Task input:
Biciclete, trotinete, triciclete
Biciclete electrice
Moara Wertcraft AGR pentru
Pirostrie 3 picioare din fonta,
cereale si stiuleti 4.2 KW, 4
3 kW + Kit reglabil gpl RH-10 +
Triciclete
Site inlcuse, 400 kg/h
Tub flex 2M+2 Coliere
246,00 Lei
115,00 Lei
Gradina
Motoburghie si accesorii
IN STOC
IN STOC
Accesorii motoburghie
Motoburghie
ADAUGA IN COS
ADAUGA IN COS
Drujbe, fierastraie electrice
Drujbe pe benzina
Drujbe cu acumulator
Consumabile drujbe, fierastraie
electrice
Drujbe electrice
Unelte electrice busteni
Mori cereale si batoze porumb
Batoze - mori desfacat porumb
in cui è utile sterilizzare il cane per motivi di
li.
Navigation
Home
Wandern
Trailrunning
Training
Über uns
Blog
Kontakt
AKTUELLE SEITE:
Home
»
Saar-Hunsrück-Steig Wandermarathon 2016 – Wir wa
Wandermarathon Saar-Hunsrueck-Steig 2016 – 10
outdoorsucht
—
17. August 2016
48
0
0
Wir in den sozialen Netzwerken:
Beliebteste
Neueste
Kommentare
---
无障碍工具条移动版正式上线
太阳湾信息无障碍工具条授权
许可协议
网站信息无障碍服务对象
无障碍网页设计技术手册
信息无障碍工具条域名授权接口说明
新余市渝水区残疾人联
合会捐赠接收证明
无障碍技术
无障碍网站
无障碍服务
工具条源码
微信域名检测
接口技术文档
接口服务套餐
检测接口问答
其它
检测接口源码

Your instructions: Among the records, how many lines include the string "Saar"? State the number and add nothing.

Response for this exercise: 2